** Opening Task input block **
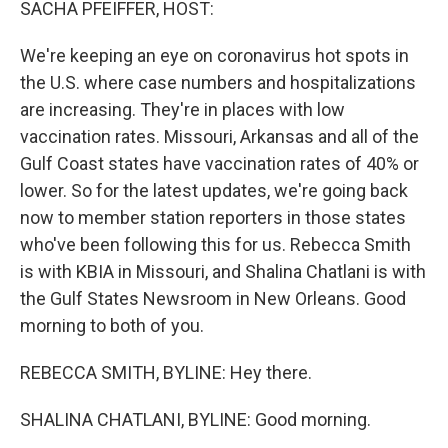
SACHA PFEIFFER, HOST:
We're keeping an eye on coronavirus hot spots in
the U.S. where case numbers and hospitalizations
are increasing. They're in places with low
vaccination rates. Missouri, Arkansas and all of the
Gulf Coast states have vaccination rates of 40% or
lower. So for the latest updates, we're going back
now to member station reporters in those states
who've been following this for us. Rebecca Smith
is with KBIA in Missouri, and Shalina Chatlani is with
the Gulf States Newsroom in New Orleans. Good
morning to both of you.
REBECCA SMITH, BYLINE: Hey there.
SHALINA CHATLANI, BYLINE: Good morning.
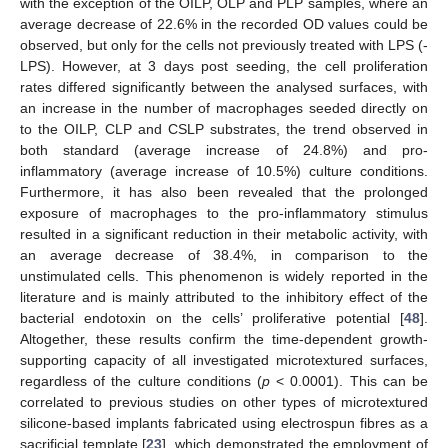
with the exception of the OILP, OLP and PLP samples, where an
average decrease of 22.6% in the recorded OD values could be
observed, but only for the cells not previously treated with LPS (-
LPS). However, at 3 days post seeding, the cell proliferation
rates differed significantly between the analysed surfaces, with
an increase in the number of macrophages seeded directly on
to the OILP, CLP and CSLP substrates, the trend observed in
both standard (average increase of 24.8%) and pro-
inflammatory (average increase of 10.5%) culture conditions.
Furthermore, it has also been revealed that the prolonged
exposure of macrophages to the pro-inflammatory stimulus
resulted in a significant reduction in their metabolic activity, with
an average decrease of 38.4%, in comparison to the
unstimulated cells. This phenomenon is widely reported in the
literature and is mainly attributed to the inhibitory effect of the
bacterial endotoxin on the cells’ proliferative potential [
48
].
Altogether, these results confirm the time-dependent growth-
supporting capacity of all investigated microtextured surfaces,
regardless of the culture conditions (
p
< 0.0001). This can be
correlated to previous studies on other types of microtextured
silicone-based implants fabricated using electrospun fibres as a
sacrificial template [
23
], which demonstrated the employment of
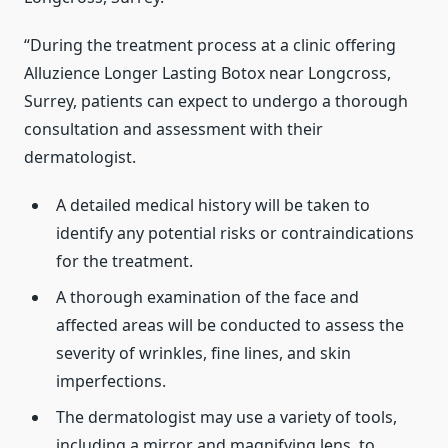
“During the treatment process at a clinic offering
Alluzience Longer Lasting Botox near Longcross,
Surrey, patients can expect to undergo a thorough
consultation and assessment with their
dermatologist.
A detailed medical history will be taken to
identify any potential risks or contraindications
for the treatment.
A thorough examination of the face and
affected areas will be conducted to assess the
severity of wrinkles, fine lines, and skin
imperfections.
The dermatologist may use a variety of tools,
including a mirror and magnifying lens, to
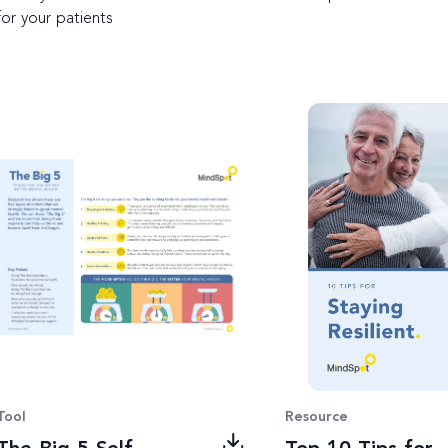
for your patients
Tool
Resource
** Closing Task input block **
** Opening Task input block **
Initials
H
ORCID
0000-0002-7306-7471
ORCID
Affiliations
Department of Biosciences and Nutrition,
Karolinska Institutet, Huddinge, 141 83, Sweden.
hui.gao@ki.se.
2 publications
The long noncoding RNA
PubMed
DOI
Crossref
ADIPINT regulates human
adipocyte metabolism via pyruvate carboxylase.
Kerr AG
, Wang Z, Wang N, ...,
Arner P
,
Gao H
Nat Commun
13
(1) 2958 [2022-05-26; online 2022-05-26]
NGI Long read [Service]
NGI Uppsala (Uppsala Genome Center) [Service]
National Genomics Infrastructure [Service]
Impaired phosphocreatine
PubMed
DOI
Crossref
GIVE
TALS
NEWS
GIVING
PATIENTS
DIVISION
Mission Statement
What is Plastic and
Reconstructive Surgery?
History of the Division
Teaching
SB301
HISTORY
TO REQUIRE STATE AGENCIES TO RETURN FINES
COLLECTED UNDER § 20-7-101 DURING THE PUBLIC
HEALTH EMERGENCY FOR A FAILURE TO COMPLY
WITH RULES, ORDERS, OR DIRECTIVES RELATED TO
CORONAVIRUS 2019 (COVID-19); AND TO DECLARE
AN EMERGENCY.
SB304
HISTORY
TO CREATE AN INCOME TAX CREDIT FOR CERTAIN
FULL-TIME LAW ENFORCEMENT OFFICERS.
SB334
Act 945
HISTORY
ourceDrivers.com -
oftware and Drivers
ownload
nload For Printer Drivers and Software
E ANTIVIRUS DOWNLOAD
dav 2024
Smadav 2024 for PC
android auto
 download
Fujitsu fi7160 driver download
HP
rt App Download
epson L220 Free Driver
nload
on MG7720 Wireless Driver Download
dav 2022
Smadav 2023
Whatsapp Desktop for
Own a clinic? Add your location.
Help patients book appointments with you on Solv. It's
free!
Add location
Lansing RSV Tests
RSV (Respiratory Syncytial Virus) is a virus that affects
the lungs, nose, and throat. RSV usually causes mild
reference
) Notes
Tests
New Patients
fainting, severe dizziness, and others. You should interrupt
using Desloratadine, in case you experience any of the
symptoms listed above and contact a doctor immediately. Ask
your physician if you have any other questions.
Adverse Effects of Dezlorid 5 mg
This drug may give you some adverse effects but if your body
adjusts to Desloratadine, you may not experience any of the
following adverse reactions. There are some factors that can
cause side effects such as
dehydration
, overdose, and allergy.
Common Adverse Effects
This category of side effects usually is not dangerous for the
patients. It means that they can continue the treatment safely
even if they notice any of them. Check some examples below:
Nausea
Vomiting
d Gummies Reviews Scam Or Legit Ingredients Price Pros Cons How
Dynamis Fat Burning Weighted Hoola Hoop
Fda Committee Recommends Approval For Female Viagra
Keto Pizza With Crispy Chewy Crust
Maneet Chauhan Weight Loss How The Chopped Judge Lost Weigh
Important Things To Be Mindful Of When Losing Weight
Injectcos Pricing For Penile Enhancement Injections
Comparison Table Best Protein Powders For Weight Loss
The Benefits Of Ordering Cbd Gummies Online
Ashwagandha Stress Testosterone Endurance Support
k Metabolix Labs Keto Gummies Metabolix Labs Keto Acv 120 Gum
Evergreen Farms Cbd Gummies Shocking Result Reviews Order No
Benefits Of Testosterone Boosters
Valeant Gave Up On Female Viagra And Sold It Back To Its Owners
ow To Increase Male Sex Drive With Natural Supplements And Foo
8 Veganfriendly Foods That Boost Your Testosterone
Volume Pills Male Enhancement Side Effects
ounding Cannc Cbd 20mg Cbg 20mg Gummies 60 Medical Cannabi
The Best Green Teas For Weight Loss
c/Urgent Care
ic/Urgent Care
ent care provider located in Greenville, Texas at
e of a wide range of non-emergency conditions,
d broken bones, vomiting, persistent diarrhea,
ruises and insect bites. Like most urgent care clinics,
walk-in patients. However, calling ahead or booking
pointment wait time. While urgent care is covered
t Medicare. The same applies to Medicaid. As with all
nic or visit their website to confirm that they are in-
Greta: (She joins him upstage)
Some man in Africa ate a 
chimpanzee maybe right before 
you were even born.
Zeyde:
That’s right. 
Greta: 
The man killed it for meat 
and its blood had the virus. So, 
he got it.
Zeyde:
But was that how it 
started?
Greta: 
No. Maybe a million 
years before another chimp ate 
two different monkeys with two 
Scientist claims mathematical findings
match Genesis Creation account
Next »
** Closing Task input block **
** Opening Task input block **
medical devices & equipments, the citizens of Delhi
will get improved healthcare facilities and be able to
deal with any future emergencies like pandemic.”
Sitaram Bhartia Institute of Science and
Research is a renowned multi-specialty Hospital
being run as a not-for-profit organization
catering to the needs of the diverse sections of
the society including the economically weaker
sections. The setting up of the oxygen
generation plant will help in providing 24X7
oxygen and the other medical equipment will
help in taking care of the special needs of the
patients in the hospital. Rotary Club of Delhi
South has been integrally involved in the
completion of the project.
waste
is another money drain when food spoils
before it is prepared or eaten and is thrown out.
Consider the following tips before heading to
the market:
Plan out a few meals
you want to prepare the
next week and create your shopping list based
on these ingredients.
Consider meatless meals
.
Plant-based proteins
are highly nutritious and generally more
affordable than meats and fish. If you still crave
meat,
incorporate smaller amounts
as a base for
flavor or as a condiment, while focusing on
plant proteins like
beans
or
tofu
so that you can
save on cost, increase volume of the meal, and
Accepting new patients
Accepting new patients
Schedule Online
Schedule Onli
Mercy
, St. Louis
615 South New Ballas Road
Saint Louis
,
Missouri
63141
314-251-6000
** Closing Task input block **
■ **What the task asks**:
Could you write out, exactly as they stand, only the lines above that begin at the line with "Schedule Online" and stop after the line with "314-251-6000"?

■ **Answer box**:
Schedule Online
Schedule Onli
Mercy
, St. Louis
615 South New Ballas Road
Saint Louis
,
Missouri
63141
314-251-6000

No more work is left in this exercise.